- [TASK INSTRUCTIONS]:
Return each line of the entries that holds the string "over".

[Collected data]
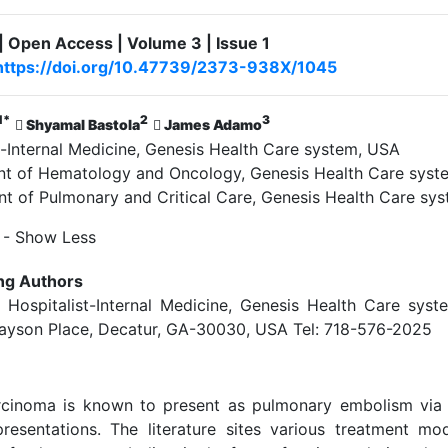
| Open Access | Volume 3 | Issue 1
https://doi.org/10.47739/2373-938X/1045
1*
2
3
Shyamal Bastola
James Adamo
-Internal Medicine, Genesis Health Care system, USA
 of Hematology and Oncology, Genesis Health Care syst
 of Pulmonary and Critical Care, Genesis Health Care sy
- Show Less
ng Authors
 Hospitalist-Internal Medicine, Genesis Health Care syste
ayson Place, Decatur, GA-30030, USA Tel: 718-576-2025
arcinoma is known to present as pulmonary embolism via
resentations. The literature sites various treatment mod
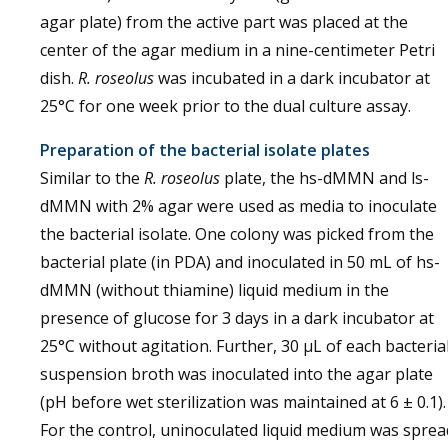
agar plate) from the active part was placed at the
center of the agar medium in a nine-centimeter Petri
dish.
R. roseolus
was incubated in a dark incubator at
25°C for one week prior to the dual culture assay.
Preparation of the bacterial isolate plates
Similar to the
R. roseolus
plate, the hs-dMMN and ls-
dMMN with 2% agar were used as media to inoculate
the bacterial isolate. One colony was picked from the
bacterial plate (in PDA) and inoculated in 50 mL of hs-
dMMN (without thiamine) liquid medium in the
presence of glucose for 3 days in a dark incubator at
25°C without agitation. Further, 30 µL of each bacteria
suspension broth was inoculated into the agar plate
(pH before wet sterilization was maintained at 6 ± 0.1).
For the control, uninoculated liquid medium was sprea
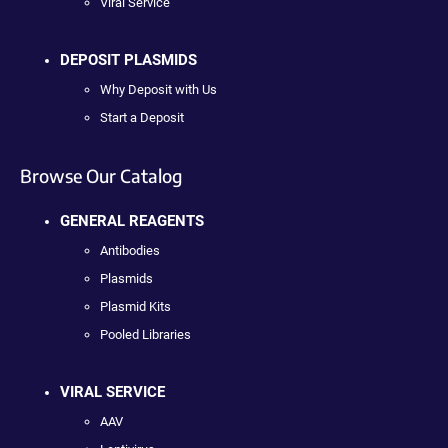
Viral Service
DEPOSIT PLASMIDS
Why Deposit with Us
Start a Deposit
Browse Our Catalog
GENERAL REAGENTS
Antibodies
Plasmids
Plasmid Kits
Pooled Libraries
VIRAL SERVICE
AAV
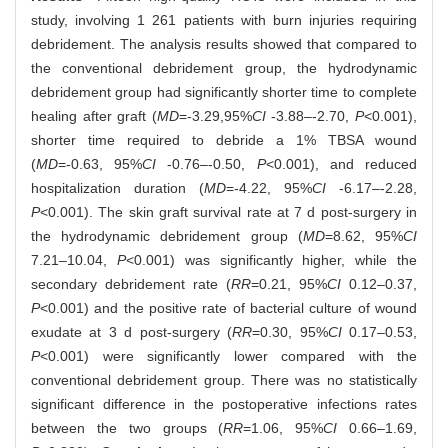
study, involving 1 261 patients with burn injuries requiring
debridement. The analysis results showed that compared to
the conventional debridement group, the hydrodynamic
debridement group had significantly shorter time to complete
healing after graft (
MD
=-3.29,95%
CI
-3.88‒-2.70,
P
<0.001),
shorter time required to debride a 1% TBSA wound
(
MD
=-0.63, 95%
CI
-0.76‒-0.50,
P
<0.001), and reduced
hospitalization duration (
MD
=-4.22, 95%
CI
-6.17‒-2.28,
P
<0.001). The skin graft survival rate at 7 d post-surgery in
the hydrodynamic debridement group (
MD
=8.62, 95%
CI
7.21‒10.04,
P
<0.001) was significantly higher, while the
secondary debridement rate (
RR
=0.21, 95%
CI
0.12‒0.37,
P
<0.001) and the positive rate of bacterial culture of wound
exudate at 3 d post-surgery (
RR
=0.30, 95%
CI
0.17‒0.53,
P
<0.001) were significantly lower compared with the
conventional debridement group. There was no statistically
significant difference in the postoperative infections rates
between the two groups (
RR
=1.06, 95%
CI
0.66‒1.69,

---

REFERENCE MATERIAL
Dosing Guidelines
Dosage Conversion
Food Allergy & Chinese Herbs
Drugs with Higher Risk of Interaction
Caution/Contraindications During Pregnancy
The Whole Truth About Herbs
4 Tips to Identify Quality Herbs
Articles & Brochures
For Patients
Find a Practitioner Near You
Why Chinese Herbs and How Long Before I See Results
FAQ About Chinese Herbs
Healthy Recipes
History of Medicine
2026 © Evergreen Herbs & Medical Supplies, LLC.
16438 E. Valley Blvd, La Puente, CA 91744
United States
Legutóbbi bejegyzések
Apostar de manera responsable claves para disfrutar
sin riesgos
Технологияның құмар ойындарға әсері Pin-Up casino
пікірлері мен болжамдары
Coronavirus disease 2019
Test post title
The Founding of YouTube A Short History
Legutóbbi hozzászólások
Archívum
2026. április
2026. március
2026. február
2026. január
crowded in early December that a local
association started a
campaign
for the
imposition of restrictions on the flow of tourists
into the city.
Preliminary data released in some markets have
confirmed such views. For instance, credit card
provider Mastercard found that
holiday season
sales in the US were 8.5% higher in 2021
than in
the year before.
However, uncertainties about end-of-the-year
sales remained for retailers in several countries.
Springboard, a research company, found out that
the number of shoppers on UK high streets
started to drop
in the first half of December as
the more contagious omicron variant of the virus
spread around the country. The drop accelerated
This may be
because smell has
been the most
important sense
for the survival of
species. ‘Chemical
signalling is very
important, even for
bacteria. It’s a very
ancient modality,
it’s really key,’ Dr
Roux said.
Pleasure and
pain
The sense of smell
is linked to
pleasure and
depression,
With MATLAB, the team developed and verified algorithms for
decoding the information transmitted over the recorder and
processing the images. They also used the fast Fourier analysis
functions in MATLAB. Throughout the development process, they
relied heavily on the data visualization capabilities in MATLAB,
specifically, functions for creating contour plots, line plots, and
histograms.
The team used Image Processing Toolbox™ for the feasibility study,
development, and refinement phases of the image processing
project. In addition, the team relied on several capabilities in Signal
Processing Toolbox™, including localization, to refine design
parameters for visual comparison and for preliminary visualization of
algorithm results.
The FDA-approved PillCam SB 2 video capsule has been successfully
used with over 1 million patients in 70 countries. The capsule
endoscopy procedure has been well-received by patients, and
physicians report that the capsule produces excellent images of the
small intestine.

- [REPLY TO THE EXERCISE]:
decoding the information transmitted over the recorder and
used with over 1 million patients in 70 countries. The capsule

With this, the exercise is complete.